> [TASK BRIEF] Where the word "באמצעות" shows up in the entries below, please copy the whole line.

> [SOURCE MATERIAL]
※
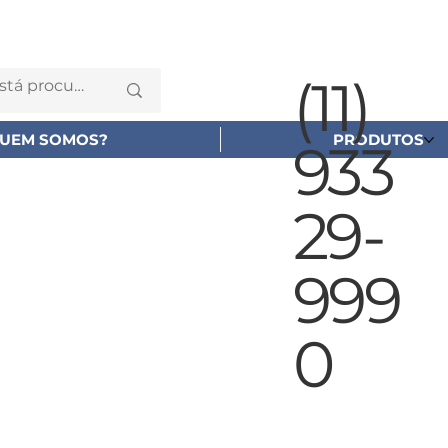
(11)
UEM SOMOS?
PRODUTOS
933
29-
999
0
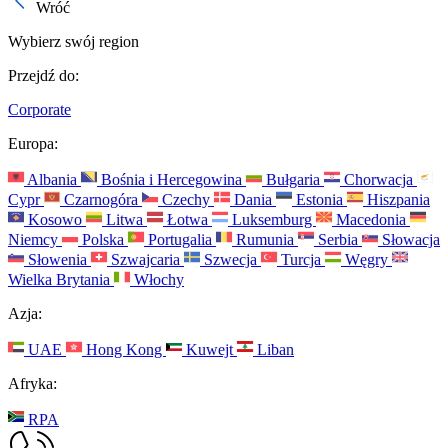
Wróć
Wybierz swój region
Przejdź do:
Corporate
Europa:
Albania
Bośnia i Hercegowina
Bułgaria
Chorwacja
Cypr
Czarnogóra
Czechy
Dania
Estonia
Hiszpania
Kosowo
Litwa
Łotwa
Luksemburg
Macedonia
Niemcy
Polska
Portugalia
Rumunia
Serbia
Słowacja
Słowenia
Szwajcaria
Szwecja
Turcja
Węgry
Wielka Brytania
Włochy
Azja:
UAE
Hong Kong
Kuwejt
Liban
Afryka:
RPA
※
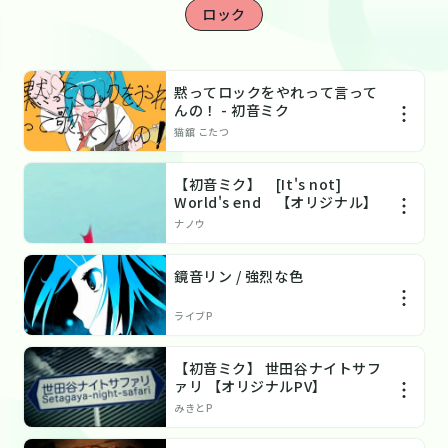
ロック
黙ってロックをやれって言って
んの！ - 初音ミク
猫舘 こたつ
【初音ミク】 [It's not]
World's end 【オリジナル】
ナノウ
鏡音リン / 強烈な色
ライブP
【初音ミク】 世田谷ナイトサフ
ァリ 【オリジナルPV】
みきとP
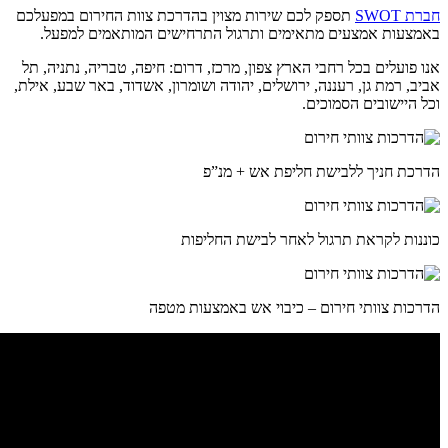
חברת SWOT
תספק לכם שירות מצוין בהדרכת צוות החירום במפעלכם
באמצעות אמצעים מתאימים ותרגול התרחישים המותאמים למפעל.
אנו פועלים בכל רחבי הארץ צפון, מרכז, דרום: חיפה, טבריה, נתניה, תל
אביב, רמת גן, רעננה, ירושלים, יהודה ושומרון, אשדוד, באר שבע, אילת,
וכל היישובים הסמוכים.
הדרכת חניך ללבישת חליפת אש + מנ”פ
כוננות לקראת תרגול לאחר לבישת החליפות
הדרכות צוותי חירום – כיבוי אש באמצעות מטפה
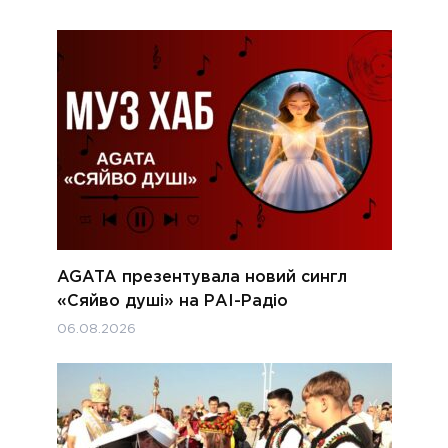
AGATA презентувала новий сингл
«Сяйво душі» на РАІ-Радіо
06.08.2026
※
> [RESPONSE]
באמצעות אמצעים מתאימים ותרגול התרחישים המותאמים למפעל.
הדרכות צוותי חירום – כיבוי אש באמצעות מטפה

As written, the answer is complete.